Over the past 15 years, I’ve enjoyed the opportunity to work with top management teams on a variety of key business issues, particularly those related to creating and then implementing business strategy. And while there’s no question that thoughtful strategic choices are vitally important to a business’ success, I’ve come to realize that alignment of leadership behaviour with strategy is even more important.
Without changes in leadership commitment and action, even the most brilliant strategy and well-planned execution will typically fall far short of expectations. Unfortunately, in my experience, executives rarely take the time to consider their roles both as individuals and as a team in effectively translating strategy into operational reality. A few simple changes can help top teams become more effective as leaders, administrators and team members.
Top Management Teams are Unique
Simply put, top management teams are significantly different from other teams. They must address a continuous flow of broad, complex and ambiguous issues, many of which elude easily defined solutions based on previous experience or current expertise.
Senior leadership teams must also effectively manage a wide range of diverse stakeholders (often with conflicting interests), including shareholders, boards, partners and suppliers, regulators, employees and more – and this is no small task. In addition, the very position that top management teams occupy magnifies the impact of their decisions and the influence of their behaviour on both business operations and organization culture. These key differences play a significant role in aligning strategy and executive behavior for the short- and long-term, which is why they’re so important to factor into any discussion on strategy and leadership.
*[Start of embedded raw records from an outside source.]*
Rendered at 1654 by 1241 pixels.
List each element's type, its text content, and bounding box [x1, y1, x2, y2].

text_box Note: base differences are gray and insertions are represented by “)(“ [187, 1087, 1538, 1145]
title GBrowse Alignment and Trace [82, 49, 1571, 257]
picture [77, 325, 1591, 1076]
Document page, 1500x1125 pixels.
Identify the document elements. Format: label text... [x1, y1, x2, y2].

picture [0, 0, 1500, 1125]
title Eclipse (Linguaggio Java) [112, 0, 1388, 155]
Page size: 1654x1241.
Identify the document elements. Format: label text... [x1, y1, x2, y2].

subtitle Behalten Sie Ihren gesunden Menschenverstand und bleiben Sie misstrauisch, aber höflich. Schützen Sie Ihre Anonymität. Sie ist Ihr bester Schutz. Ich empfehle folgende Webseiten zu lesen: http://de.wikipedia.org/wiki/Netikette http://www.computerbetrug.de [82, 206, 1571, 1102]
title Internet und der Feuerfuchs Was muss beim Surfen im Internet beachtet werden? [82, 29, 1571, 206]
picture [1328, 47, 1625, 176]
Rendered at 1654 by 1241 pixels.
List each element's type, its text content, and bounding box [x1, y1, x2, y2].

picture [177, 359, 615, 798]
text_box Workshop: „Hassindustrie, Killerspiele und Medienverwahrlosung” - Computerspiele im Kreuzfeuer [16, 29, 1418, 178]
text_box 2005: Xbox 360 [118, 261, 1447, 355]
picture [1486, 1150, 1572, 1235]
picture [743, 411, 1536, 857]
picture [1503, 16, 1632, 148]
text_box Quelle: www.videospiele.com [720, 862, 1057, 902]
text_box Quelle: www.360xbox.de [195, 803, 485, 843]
Missed Opportunities Add Up Quickly
Most top management teams today recognize the kind of leadership effectiveness needed farther down the ladder in the organization. Far too often — and ironically — those same executives fail to recognize the importance of such leadership skills and qualities at their own level.
The impact of executive behaviour, at both the individual and team level, has been demonstrated extensively through research and practice. From generating creative ideas and resolving difficult problems to responding to the dynamics of a rapidly changing marketplace, the leadership function of every top management team is critical.
Yet despite high expectations for improvements in business outcomes, few top teams develop an understanding of their own effectiveness, much less make the effort to determine how to enhance performance.
I recently worked with the executive team of a large financial institution. During strategy discussions, the team decided that strengthening customer focus at their call centers would enhance the company’s competitive advantage. One of the key aspects of this strategy was providing front-line supervisors and managers with expanded latitude, including the ability to make mid-term adjustment of loan qualifications and terms depending on the customer’s situation and relationship with the company.
While this strategy was good in theory, practice proved otherwise. When portfolio margins showed a moderate decline in the quarter following the launch of the new approach, certain members of the executive hastily pointed fingers. This, in turn, led the accused team members to take the recently empowered front-line managers to task for the shortfall, effectively undoing all the work that went into empowering them to begin with.
Clearly, this was a case of misalignment of business priorities and executive behavior, further underscoring the importance of aligning leadership behaviour with the company’s chosen direction.
Clearly, the first step towards meaningful action is building awareness of a business’ current situation. Executive team members need to achieve a clear, focused, and agreed-upon understanding of their business strategy and then spend adequate time identifying the implications of their choices on leadership behaviour, both as individuals and senior team members.
To help jump start the process, top teams can use specific assessments to measure performance against proven factors that influence executive effectiveness. These measures include similarity of information and alignment of interests among team members, the degree of perceived power and safety within the group, and actions the team leader can take to positively influence team dynamics. Ideally, the assessment should also focus on the degree of interdependence required among team members, since different business structures, approaches, and issues require varying degrees of team cooperation and collaboration.
Fortunately, there are a variety of tools and assessments that can help teams easily take these steps toward greater success and effectiveness.
Moving to Action
Once executive members have identified their effectiveness as a top management team, there’s a distinct need to identify the changes required to enhance individual and team performance. This may entail new commitments such as improved sharing of sensitive information, setting aside portfolio-specific interests, or providing meaningful feedback to other team members regarding the impact of their behaviour on other team members.
In many situations, top team members will likely need to adjust some aspect of their leadership behaviour so there is a stronger fit between espoused business priorities and the way team members demonstrate their commitment and support for those priorities. This can take some time and adjustment, but can make a noticeable difference in leadership effectiveness.
Too Important to Ignore
Without a doubt, the starting point for success in today’s organizations rests with the performance of the executive team and, as a result, top management team effectiveness should be a priority for every CEO in business today. Ignoring current reality, or maintaining the status quo, just isn’t realistic anymore: It’s time to move top management team effectiveness to the top of the priority list.